La relación entre Violeta Parra y Ramón Huidobro-Domínguez

Ramón Huidobro Domínguez conoció a Violeta en el mes de febrero del año 1962 en Ginebra, Suiza. Había sido designado Embajador de Chile en la sede de las Naciones Unidas por cinco años.

Junto a su esposa Panchita Llona y su hijo Juan Allende, se encontraron en la calle con un afiche presentando a Violeta Parra y sus hijos y nieta en un recital en el Théâtre de la Court de Saint-Pierre. El espectáculo se llamaba “Violeta Parra du Chili”. Asistieron al espectáculo de Violeta Parra y sus hijos Isabel, Carmen Luisa, Angel y su nieta Tita. Gilbert Favre, su compañero le explicaba al público en francés de qué trataba el espectáculo. En la primera parte del recital interpretaron una selección de canciones del folklore chileno y la segunda parte canciones compuestas por Violeta Parra. Ramón Huidobro contó que la escenografía representaba una típica fonda chilena en un parque con banderitas de colores y los artistas con sus ponchos.

Su estadía en Ginebra coincidió con una exposición de la obra visual de Roberto Matta Echaurren en una sala de la calle Saint- Pierre frente a una galería donde Violeta exhibió sus cuadros y arpilleras. Ramón Huidobro, su esposa y Violeta Parra fueron invitados al vernissage de la exposición de cuadros y grabados de Roberto Matta Echaurren. Violeta preparó mistela y todos los invitados pudieron saborearla. Les hicieron una recepción en su residencia para rendirles honores a estos dos artistas chilenos.

En ese momento Violeta vive entre Suiza con Gilbert Favre y Francia. Junto a sus hijos y nieta realiza numerosos conciertos en Ginebra donde también expone sus arpilleras y esculturas de alambre y programas de televisión.
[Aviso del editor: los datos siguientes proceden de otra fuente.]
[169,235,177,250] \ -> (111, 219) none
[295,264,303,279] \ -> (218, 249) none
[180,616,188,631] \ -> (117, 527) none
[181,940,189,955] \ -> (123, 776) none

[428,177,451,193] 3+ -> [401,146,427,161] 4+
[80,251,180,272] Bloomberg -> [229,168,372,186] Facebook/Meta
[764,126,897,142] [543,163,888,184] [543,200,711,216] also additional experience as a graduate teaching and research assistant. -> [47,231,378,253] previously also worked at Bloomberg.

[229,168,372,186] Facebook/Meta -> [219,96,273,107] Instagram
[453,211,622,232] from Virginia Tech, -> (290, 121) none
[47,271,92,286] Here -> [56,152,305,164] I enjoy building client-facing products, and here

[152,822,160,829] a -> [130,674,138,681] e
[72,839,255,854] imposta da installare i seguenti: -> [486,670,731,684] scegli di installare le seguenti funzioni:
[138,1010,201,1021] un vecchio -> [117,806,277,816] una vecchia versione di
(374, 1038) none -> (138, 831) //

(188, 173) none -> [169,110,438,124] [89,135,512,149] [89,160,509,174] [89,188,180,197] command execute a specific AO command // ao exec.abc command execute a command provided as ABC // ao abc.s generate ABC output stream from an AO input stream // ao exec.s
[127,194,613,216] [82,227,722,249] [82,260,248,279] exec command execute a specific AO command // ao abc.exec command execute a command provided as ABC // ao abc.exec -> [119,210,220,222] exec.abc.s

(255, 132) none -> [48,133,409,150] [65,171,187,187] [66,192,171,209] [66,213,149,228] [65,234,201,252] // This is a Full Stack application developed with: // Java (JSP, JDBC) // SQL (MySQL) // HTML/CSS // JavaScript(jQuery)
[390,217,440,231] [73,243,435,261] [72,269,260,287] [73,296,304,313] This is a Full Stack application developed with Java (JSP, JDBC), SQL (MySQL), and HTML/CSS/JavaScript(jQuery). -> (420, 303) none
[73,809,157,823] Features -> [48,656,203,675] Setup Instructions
Ese mismo año les contó que su sueño era exponer en el Museo del Louvre. Sueño que se cumplió en abril de 1964 con su exposición en el Museo de Artes Decorativas, Pabellón Marsan, Palacio del Louvre, que duró hasta el 11 de mayo de ese año.

Ellos siguieron su trayectoria, nunca le perdieron el rastro, la quisieron mucho y la consideraban como una artista multifacética y de un talento inigualable. A propósito de Roberto Matta Echaurren, Violeta cuenta que la visitó a raíz del montaje de su exposición y que fue un bellísimo encuentro. Le gustaron todos sus trabajos y le propuso hacerlos en tamaño más grande. También le ofreció cualquier tipo de ayuda.

Resulta muy interesante destacar que treinta y tres años después (1997) con motivo de la visita oficial a Francia del Presidente de la República, Señor Eduardo Frei Ruiz-Tagle, simbólicamente, sus obras son expuestas en el Museo de Artes Decorativas. Quince arpilleras y treinta óleos son expuestos. Roberto Matta Echaurren junto a su esposa asisten a la inauguración de esta exposición y recibe el Premio Gabriela Mistral, Orden al Mérito Cultural y Docente del Estado de Chile (1997). Este artista tuvo siempre un vínculo muy estrecho con Violeta Parra y su obra.